Но спасет не в христианском смысле (очистит от греха и дарует жизнь вечную), а, скорее, в смысле бытовом, а то и фольклорном — подгонит к тебе волшебную щуку, превратит лягушку в царевну. Нефть вдруг чудом снова вырастет в цене, и все будет хорошо. Хотя и христианская нотка тут звучит: спасаться будем не добродетелями, а страданиями (Лук., 16. 19–31; притча о нищем Лазаре).
Российский этический и политический код — это вера в чужое могущество как залог собственного чудом дарованного благополучия. В могущество Бога, царя, партии, президента, мировой нефтяной конъюнктуры и прочих громадностей, к которым простой человек (общенародное «а вот лично я») не имеет никакого отношения.
Отсутствие личных достижений уравновешивается отсутствием личной вины, поскольку оба этих момента (достижения плюс вина) заключены в идее личной ответственности.
Степан Пелагеюшкин из повести Льва Толстого «Фальшивый купон» искренне не понимает своей ответственности за убийство конокрада: «Неправда, все били, мир порешил убить. А я только прикончил. Что же понапрасну мучить».
Похожим образом ищут и находят оправдание и жуткие палачи, и благопристойные конформисты советского образца. В этом контексте говорить о том, что «весь российский народ должен разделить ответственность за поступки авторитарного режима», бессмысленно. И не только по существу, на что справедливо указывает господин Кашин (вот если бы всем раздали по $100 за ЮКОС или по земельному участку, тогда другое дело), но и метафизически. О какой личной ответственности может идти речь там, где нет ценности личного участия?
История — вещь очень длинная. Цивилизационный код формируется веками.
В самом конце XII века князь Андрей Боголюбский заложил основы русского самодержавия — не монархии, а именно бесконтрольной личной власти. В самом начале XIII века английские бароны существенно ограничили власть короля. Разумеется, в Европе время от времени возникал самый дикий абсолютизм, королевская тирания или иная диктатура, но ненадолго, потому что всякий раз сохранялся парламент и более или менее независимая церковь.
В Европе в XII веке в борьбе за инвеституру (то есть за право императора назначать епископов) ни светская власть, ни церковь не одержали полной и окончательной победы: восторжествовал компромисс. Вот самый главный итог всех европейских стычек.
В России же внутренние войны шли до полной победы. Власть только и знала, что укреплялась. Орда, опричнина, самодержавие Романовых, диктатура КПСС.
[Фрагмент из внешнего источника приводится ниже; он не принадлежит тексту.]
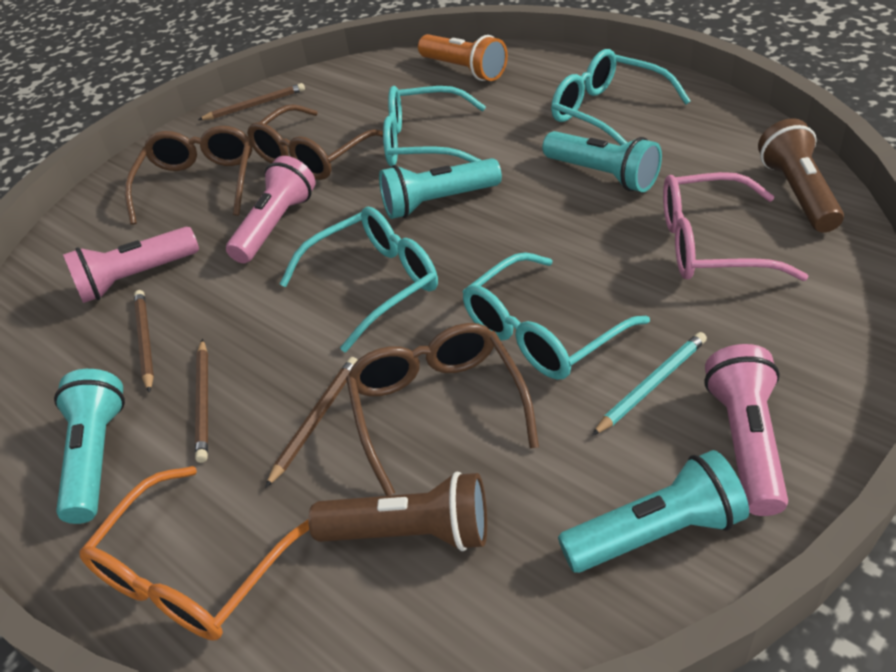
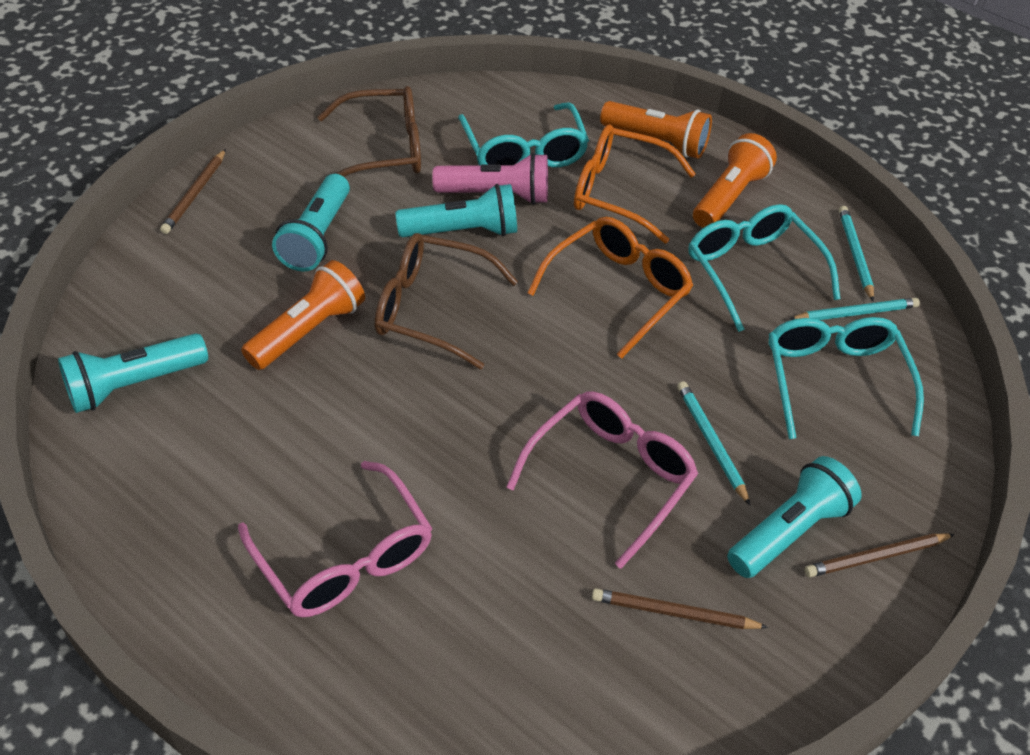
brown flashlight: [308,471,487,551] [758,118,844,233] = 2 -> none = 0
brown glasses: [125,126,252,225] [247,104,383,180] [346,323,539,496] = 3 -> [317,86,421,177] [375,233,518,369] = 2
brown pencil: [134,290,154,393] [195,339,208,463] [198,83,305,120] [265,357,358,488] = 4 -> [160,149,226,234] [592,588,768,629] [804,533,955,577] = 3
orange flashlight: [418,34,508,81] = 1 -> [241,260,365,370] [600,101,712,159] [693,133,777,228] = 3
orange glasses: [79,466,309,640] = 1 -> [528,217,693,359] [574,124,696,244] = 2
pink flashlight: [63,227,199,303] [226,156,315,263] [705,344,788,516] = 3 -> [432,153,548,205] = 1
pink glasses: [663,172,809,281] = 1 -> [238,461,433,617] [506,391,698,569] = 2
turquoise glasses: [280,207,438,352] [383,86,486,167] [462,252,650,380] [551,49,691,145] = 4 -> [458,102,589,167] [688,204,840,332] [768,317,924,439] = 3
turquoise pencil: [592,332,707,436] = 1 -> [677,381,750,505] [790,298,920,320] [839,206,874,301] = 3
Мне кажется, что 1990-е в народном сознании стали «лихими» не только из-за резкого обнищания людей и не только из-за социальной пропасти, куда обрушилась масса прежде благополучного народа. В конце концов в 1920-х была Гражданская война, в 1930-х — раскулачивание и массовые репрессии, но что-то мы не слышали о «лихих двадцатых» и «лихих тридцатых». В чем дело? Мне думается, дело в том, что с 1985 по 1999 год включительно в России не было царя. Точнее, цари были, но ненастоящие. Веселые, доступные, простые и скорее добрые, чем злые.
В 2000-м году Россия вздохнула с облегчением. Культ Путина создавал не он сам и не его пропагандисты. Возвеличивать и восхвалять бросилась вся журналистика, причем совершенно искренне и бесплатно.
Даже те, кто его тогда критиковал и осуждал, не могли получаса прожить, чтобы не поругать нового сурового и жесткого президента. Тем самым подчеркивая его силу и постоянство.
Самодержавие — не прыщ на теле России, а сама Россия.
Но даже если этот тезис кажется слишком размашистым, вот реальность: 800-летнюю традицию «отеческого правления» не смогли поломать 15 горбачевско-ельцинских лет. Сомневаюсь, что это можно сделать в ходе воображаемых люстраций-санаций.
Потому что нет путинской и непутинской России. Есть Россия и не-Россия.
Возможна ли Россия после России? Не уверен.